Иешуа удивлялся терпению и упорству каменщиков, которые вырубили такой длинный проход в скале, потратив на это, скорее всего, всю жизнь. Наконец выбрались на площадку, от которой вниз вела винтовая лестница с неровными растрескавшимися ступенями.
Свет лампы не достигал дна. Пашупат зажег факел и осторожно начал спускаться, держась свободной рукой за стену. Внезапно послышался глухой удар – еще мощней, чем прежде, казалось, что его источник находится рядом.
Далеко внизу забрезжил тусклый свет. Спертый воздух наполнился смрадом, словно где-то рядом то ли гниют морские раковины, то ли находится яма с трупами павшего от джута скота. Гатаспа закрыл лицо краем рупана. Иешуа с Аполлонием последовали его примеру.
Вскоре перед взором друзей открылась огромная пещера, в разы больше молитвенного зала чайтьи, с провалом посередине. Из бездны то и дело вырывались снопы искр, а воздух дрожал будто над раскаленным такыром. Из-за смрада и жары было почти невозможно дышать. Аполлония вырвало. Иешуа с трудом подавлял подступившую к горлу тошноту.

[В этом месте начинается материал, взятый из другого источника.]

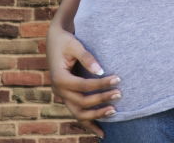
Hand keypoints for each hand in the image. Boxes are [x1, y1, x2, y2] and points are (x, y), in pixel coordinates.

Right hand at [46, 22, 120, 138]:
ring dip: (96, 115)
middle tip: (119, 94)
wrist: (54, 39)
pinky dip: (89, 124)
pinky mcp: (66, 97)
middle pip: (82, 102)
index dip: (101, 84)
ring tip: (114, 111)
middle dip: (102, 100)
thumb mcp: (75, 45)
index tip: (117, 79)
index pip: (83, 86)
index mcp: (59, 78)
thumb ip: (87, 58)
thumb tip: (101, 71)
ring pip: (79, 113)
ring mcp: (62, 96)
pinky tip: (101, 132)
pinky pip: (77, 114)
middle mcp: (58, 91)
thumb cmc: (65, 40)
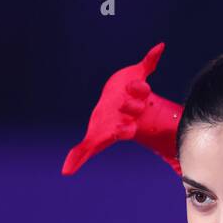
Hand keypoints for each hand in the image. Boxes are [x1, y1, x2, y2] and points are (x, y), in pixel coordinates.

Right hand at [61, 42, 182, 175]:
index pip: (124, 129)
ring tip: (140, 83)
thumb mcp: (94, 139)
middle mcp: (130, 110)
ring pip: (140, 88)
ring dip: (139, 86)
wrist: (120, 103)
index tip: (126, 130)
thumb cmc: (109, 122)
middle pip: (132, 108)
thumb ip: (80, 154)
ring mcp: (135, 93)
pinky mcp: (138, 77)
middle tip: (133, 107)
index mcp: (122, 125)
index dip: (124, 129)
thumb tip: (63, 174)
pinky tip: (159, 48)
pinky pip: (148, 65)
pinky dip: (153, 57)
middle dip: (132, 107)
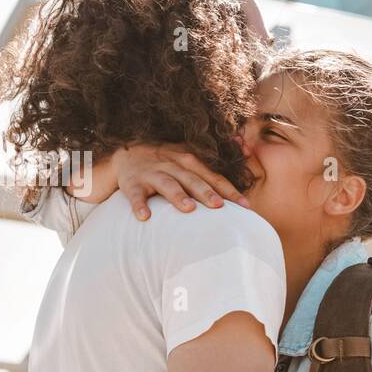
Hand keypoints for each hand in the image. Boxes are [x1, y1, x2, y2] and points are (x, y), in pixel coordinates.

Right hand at [111, 143, 250, 220]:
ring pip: (167, 184)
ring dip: (178, 196)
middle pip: (192, 180)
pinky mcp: (132, 183)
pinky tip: (144, 217)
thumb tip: (241, 193)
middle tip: (219, 206)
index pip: (214, 178)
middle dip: (206, 192)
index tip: (245, 206)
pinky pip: (135, 195)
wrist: (126, 154)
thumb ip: (210, 174)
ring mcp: (152, 174)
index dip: (229, 191)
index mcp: (189, 162)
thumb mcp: (187, 162)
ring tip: (189, 209)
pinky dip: (139, 205)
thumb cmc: (166, 164)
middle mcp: (172, 166)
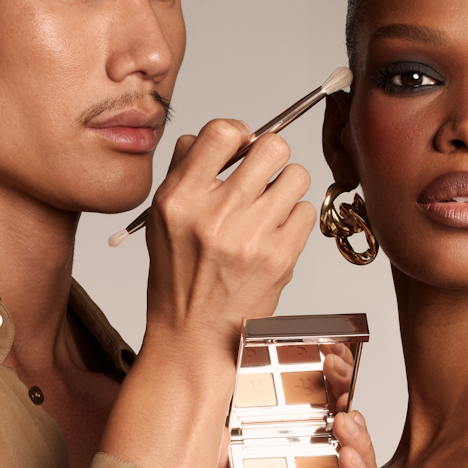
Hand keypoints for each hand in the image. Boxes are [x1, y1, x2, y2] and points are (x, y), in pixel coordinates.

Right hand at [145, 121, 314, 358]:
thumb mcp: (161, 217)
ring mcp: (251, 238)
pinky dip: (294, 219)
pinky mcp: (280, 259)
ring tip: (268, 206)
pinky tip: (274, 234)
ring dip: (286, 186)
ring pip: (296, 176)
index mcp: (180, 198)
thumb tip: (226, 135)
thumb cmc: (178, 274)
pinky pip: (306, 212)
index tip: (240, 147)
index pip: (223, 131)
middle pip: (272, 146)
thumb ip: (186, 168)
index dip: (239, 133)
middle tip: (263, 173)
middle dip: (271, 155)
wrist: (193, 336)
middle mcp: (215, 215)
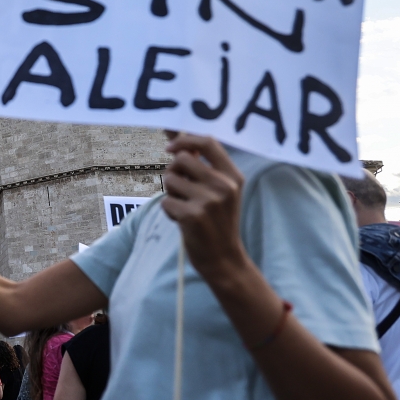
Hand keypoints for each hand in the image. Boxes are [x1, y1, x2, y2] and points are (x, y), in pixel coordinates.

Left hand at [160, 133, 246, 275]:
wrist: (224, 258)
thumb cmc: (217, 221)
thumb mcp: (221, 191)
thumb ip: (204, 167)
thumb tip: (177, 142)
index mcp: (233, 176)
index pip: (208, 142)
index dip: (185, 140)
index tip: (171, 148)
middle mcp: (224, 186)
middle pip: (181, 159)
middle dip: (174, 171)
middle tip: (181, 190)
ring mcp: (209, 201)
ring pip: (170, 179)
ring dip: (171, 193)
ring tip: (185, 207)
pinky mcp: (193, 216)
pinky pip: (166, 201)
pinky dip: (169, 211)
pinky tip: (182, 221)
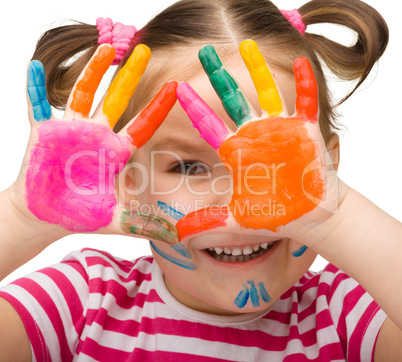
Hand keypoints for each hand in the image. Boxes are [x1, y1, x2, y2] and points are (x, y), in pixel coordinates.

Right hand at [10, 44, 177, 243]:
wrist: (47, 216)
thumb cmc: (82, 214)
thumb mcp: (117, 220)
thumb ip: (145, 224)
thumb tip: (178, 237)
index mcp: (115, 152)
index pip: (142, 124)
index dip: (158, 107)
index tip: (176, 87)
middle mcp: (96, 135)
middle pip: (116, 99)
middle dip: (129, 76)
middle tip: (144, 50)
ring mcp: (70, 130)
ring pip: (83, 94)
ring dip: (92, 72)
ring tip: (104, 48)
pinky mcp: (44, 132)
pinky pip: (38, 105)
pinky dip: (36, 88)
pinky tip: (37, 67)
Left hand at [176, 40, 342, 246]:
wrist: (308, 216)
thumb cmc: (273, 216)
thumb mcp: (236, 219)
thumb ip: (206, 224)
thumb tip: (176, 236)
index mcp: (236, 152)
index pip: (208, 125)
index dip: (193, 107)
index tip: (175, 88)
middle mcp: (254, 135)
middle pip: (232, 99)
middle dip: (219, 76)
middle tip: (204, 52)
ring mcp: (280, 130)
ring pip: (266, 92)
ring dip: (259, 69)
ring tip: (247, 44)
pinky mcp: (305, 131)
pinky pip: (306, 102)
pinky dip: (305, 84)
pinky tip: (302, 62)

Гатаспа опустился на каменный пол, разложив перед собой вынутые из мешка предметы: короткий нож с белой ручкой, костяной жезл, длинный нож с черной ручкой, медную кадильницу на трех ножках, бронзовое зеркало и серебряный кубок.
Поставил флягу.
Говорить здесь было невозможно, настолько могуче гудело подземелье. Звуки бездны одновременно напоминали грохот горного обвала и лязг чудовищной кузни, в которой кто-то невидимый раздувает жаркое пламя, а потом гигантским молотом отбивает заготовку.
Гатаспа жестами показал ученикам: устраивайтесь слева и справа от провала, подальше от края. Потом сложил пальцы в щепоть, потер друг о друга – насыпьте соль.
Взяв шнур, сплетенный из трех льняных веревок, один конец привязал к ножу с белой ручкой, а на другой положил мел. Поворачиваясь по часовой стрелке, трижды очертил круг, каждый раз меньшего диаметра. Уселся в центре так, чтобы можно было дотянуться рукой до всех разложенных предметов.
Выпустил струйки дыма из чиллума на четыре стороны света.
Затем насыпал в кадильницу углей, положил паклю и чиркнул огнивом. Когда над чашей заплясали язычки пламени, побросал в нее кусочки ладана, сандалового дерева и несколько травяных пучков.
Замер, опустив голову, но Иешуа видел, что он что-то говорит. Вот пашупат дернул головой, встрепенулся, замахал перед собой руками. Ножом с черной ручкой нацарапал на каменном полу геометрические фигуры. Вдруг поднял левую руку, а правой полоснул себя по запястью. Держа руку над кубком, смотрел, как с нее падают капли крови. При этом продолжал читать мантры.
Внезапно пещера сотряслась от мощного толчка. Грохот и лязг усилились. Из дыры вырвался такой мощный сноп искр, что Иешуа пришлось заслониться рукой. Ему казалось, будто он замотан в горячий пергамент, настолько сухим и жестким стал рупан. Он видел, что Аполлоний на другой стороне провала тоже закрывает лицо.
Вокруг серым снегом осыпался пепел. Пол содрогался от вибрации. Марево над провалом дрожало, густело. Побледневший иудей ждал, что вот-вот оттуда появится что-то жуткое и необъяснимое.
Жар стал почти невыносимым, а из дыры медленно и страшно поднималась огромная фигура, объятая языками пламени. Черная, словно ожившая мерцающая куча угля. На ее фоне Гатаспа казался маленьким и беззащитным. При этом его не смущали ни раскаленный воздух, ни пепельная пурга, ни огненные вихри. Он все также сидел с кубком в руках, бормоча заклинания.